Inca1-flox Mouse

Inca1, also known as inhibitor of cyclin-dependent kinase interacting with cyclin A1, is a key regulator in cell cycle control. It functions as a CDK inhibitor, negatively regulating the kinase activity of cyclin-cyclin-dependent kinase complexes, especially those involving cyclin A1 and CDK2. Inca1 is associated with pathways related to cell proliferation, apoptosis, and chromatin remodeling [2,3]. Its proper function is crucial for normal cellular growth and preventing uncontrolled cell division, thus having significant biological importance. Genetic models, such as gene knockout mouse models, have been instrumental in studying its function.

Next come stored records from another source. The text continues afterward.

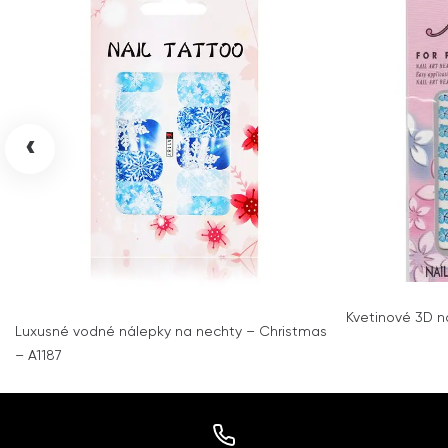
‹
Kvetinové 3D n
Luxusné vodné nálepky na nechty – Christmas
– A1187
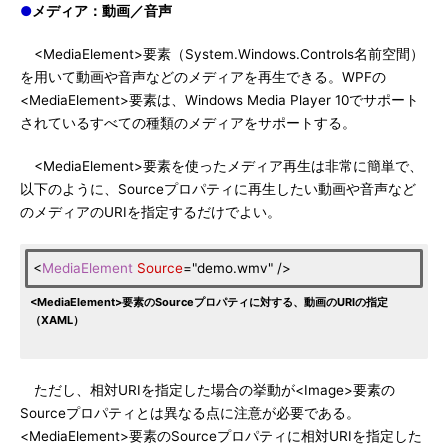
●
メディア：動画／音声
<MediaElement>要素（System.Windows.Controls名前空間）
を用いて動画や音声などのメディアを再生できる。WPFの
<MediaElement>要素は、Windows Media Player 10でサポート
されているすべての種類のメディアをサポートする。
<MediaElement>要素を使ったメディア再生は非常に簡単で、
以下のように、Sourceプロパティに再生したい動画や音声など
のメディアのURIを指定するだけでよい。
<
MediaElement
Source
="demo.wmv" />
<MediaElement>要素のSourceプロパティに対する、動画のURIの指定
（XAML）
ただし、相対URIを指定した場合の挙動が<Image>要素の
Sourceプロパティとは異なる点に注意が必要である。
<MediaElement>要素のSourceプロパティに相対URIを指定した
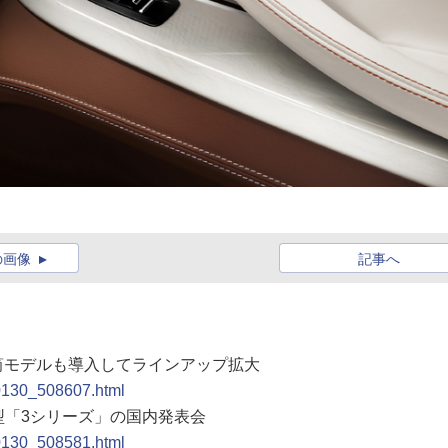
の画像
記事へ
4気筒モデルも導入してラインアップ拡大
20130_508607.html
新型「3シリーズ」の国内発表会
20130_508581.html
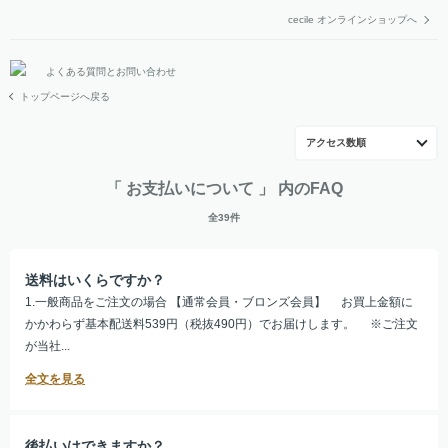
cecile オンラインショップへ
よくある質問とお問い合わせ
トップページへ戻る
アクセス数順
「 お支払いについて 」 内のFAQ
全39件
送料はいくらですか？
1.一般商品をご注文の場合 【通常会員・ブロンズ会員】 お買上金額に
かかわらず基本配送料539円（税抜490円）でお届けします。 ※ご注文
が当社...
後払いはできますか？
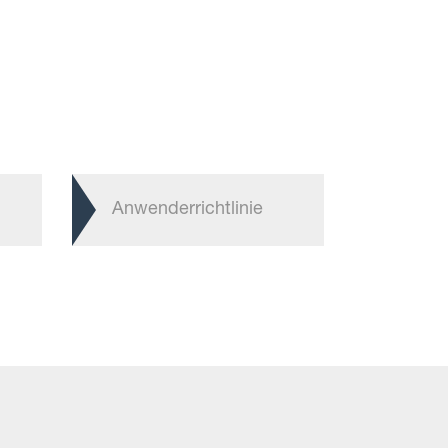
Anwenderrichtlinie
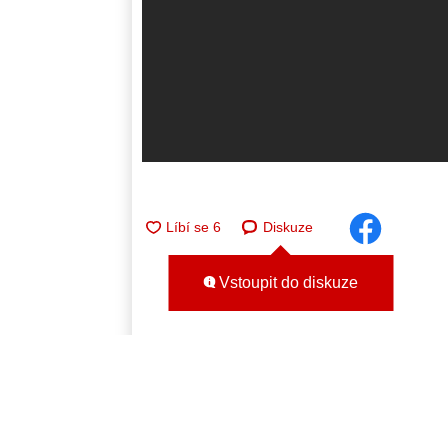
Diskuze
Vstoupit do diskuze
Autor článku
Jan Vildmon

In Inca1-deficient mice, several significant phenotypes were observed. Loss of Inca1 led to an increased number of short-term hematopoietic stem cells in older mice, yet it seemed largely dispensable for normal hematopoiesis. However, Inca1-deficiency enhanced cell cycling upon cytotoxic stress and accelerated bone marrow exhaustion. In leukemia mouse models, AML1-ETO9a-induced proliferation was not sustained in Inca1-deficient cells in vivo. Leukemia induction and maintenance were severely impaired in Inca1-/-bone marrow cells, and the re-initiation of leukemia was also significantly inhibited in the absence of Inca1 in MLL-AF9-and c-myc/BCL2-positive leukemia mouse models [1]. In Inca1(- / -) embryonic fibroblasts, there was an increase in the fraction of S-phase cells, and in Inca1(- / -) mice, there was increased CDK2 activity in the spleen with altered spleen architecture [2].

In conclusion, Inca1 is a crucial regulator of cell proliferation, especially in hematopoietic cells and leukemia-initiating cells. Gene knockout mouse models have revealed its distinct functional properties in normal and cancer-related cells, highlighting its potential as a target for leukemia-specific therapy approaches.